Writes the row to the database at the mirrored log path.
Key design points
- CapturedLogs never appears in any return type or protocol — it's an internal convenience struct inside executors. The protocol uses record(**kwargs) so different executor types can log different fields.
- Exceptions propagate — direct_call() and executors re-raise user exceptions after recording logs. Error handling happens at the FunctionNode.execute() boundary via try/except.
- Ray exceptions propagate through Ray — the worker raises _CapturedTaskError (carrying captured I/O), Ray wraps it in RayTaskError (retries etc. work normally), the driver extracts the captured data, records to logger, and re-raises the original user exception type.
- Observer is contextualized per-node — contextualize(node_hash, node_label) returns a lightweight wrapper. No GraphNode reference crosses the protocol boundary — only strings. NoOpObserver is used as default when no observer is provided, eliminating null checks.
- pipeline_path is a storage detail — passed to create_packet_logger() for routing log table location, but NOT stored as a column in log rows (only node_hash + node_label identify the node).
- No auto-executor in the class — PacketFunctionBase.init does not assign a default executor. Pipeline.compile() assigns LocalExecutor to function nodes that have none. Users can override per-node (pipeline.node.executor = ...) or globally via pipeline.run(execution_engine=...).
- Log columns use __ prefix — fixed columns (__log_id, __stdout, __success, etc.) are prefixed to avoid collision with user-defined tag column names.

Data extracted from a collection
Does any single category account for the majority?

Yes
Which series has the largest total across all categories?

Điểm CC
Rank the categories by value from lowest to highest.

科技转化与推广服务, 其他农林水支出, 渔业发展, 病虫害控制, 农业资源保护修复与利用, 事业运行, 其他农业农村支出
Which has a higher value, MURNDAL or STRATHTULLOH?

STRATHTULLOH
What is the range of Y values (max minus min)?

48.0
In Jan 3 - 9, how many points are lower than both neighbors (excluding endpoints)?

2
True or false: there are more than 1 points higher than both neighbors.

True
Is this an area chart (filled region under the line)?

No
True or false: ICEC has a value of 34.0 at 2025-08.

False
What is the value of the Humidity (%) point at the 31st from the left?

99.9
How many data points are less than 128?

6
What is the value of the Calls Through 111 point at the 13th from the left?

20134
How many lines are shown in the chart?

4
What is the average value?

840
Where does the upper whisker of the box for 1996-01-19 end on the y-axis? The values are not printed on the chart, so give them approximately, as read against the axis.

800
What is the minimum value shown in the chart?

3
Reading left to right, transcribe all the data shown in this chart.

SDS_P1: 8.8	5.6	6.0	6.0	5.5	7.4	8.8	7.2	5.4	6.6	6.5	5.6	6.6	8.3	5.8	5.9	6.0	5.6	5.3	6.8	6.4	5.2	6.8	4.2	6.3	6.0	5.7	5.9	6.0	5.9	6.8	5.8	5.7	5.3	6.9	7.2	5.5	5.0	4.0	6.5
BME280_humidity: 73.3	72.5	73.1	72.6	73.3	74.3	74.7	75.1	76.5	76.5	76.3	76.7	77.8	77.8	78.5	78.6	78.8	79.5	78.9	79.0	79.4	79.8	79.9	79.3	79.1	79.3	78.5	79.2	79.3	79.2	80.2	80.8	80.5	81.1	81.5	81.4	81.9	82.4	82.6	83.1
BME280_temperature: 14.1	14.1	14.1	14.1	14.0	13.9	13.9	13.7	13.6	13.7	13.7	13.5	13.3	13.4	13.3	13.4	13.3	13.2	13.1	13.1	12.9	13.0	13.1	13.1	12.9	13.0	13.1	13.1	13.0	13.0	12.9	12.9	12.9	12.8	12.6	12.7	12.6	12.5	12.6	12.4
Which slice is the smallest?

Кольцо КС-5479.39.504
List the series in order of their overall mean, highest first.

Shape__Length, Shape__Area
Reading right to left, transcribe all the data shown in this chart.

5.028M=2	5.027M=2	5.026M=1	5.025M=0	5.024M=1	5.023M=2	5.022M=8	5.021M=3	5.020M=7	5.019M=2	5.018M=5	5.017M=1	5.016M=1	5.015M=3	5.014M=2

### Exercise 1
List the short headings that open each bullet under "Key design points" in the design notes above.
### Exercise 2
According to the design notes above, which executor does Pipeline.compile() give to function nodes that have none?

### Result 1
- CapturedLogs never appears in any return type or protocol
- Exceptions propagate
- Ray exceptions propagate through Ray
- Observer is contextualized per-node
- pipeline_path is a storage detail
- No auto-executor in the class
- Log columns use __ prefix

### Result 2
LocalExecutor